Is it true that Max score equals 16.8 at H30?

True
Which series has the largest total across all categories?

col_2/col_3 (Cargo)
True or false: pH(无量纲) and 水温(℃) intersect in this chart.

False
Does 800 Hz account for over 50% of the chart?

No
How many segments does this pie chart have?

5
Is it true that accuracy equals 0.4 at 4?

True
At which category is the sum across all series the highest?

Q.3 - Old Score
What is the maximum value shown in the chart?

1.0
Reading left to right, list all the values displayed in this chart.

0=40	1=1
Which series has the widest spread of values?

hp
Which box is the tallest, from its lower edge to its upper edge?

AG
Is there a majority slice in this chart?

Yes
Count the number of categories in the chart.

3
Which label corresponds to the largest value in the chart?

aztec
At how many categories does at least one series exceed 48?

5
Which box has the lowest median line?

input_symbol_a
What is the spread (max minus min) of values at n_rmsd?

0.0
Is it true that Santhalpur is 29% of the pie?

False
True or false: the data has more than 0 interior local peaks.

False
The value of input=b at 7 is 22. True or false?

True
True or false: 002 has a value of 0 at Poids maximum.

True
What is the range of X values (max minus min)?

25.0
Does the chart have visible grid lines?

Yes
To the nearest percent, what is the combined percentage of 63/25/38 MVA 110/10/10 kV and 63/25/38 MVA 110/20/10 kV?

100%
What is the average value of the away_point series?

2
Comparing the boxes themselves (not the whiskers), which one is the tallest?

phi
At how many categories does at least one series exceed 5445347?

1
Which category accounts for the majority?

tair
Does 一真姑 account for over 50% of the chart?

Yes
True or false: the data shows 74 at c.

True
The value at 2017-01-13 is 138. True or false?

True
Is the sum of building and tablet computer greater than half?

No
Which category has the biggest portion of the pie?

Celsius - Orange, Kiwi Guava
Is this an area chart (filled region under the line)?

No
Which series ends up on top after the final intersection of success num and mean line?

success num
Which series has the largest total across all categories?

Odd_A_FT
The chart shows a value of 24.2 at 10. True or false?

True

**EXERCISE PROMPT**
Copy every row above verbatim, line for line, without altering any wording, spacing, or punctuation.

**RESPONSE TO THIS TASK**
Is it true that Max score equals 16.8 at H30?

True
Which series has the largest total across all categories?

col_2/col_3 (Cargo)
True or false: pH(无量纲) and 水温(℃) intersect in this chart.

False
Does 800 Hz account for over 50% of the chart?

No
How many segments does this pie chart have?

5
Is it true that accuracy equals 0.4 at 4?

True
At which category is the sum across all series the highest?

Q.3 - Old Score
What is the maximum value shown in the chart?

1.0
Reading left to right, list all the values displayed in this chart.

0=40	1=1
Which series has the widest spread of values?

hp
Which box is the tallest, from its lower edge to its upper edge?

AG
Is there a majority slice in this chart?

Yes
Count the number of categories in the chart.

3
Which label corresponds to the largest value in the chart?

aztec
At how many categories does at least one series exceed 48?

5
Which box has the lowest median line?

input_symbol_a
What is the spread (max minus min) of values at n_rmsd?

0.0
Is it true that Santhalpur is 29% of the pie?

False
True or false: the data has more than 0 interior local peaks.

False
The value of input=b at 7 is 22. True or false?

True
True or false: 002 has a value of 0 at Poids maximum.

True
What is the range of X values (max minus min)?

25.0
Does the chart have visible grid lines?

Yes
To the nearest percent, what is the combined percentage of 63/25/38 MVA 110/10/10 kV and 63/25/38 MVA 110/20/10 kV?

100%
What is the average value of the away_point series?

2
Comparing the boxes themselves (not the whiskers), which one is the tallest?

phi
At how many categories does at least one series exceed 5445347?

1
Which category accounts for the majority?

tair
Does 一真姑 account for over 50% of the chart?

Yes
True or false: the data shows 74 at c.

True
The value at 2017-01-13 is 138. True or false?

True
Is the sum of building and tablet computer greater than half?

No
Which category has the biggest portion of the pie?

Celsius - Orange, Kiwi Guava
Is this an area chart (filled region under the line)?

No
Which series ends up on top after the final intersection of success num and mean line?

success num
Which series has the largest total across all categories?

Odd_A_FT
The chart shows a value of 24.2 at 10. True or false?

True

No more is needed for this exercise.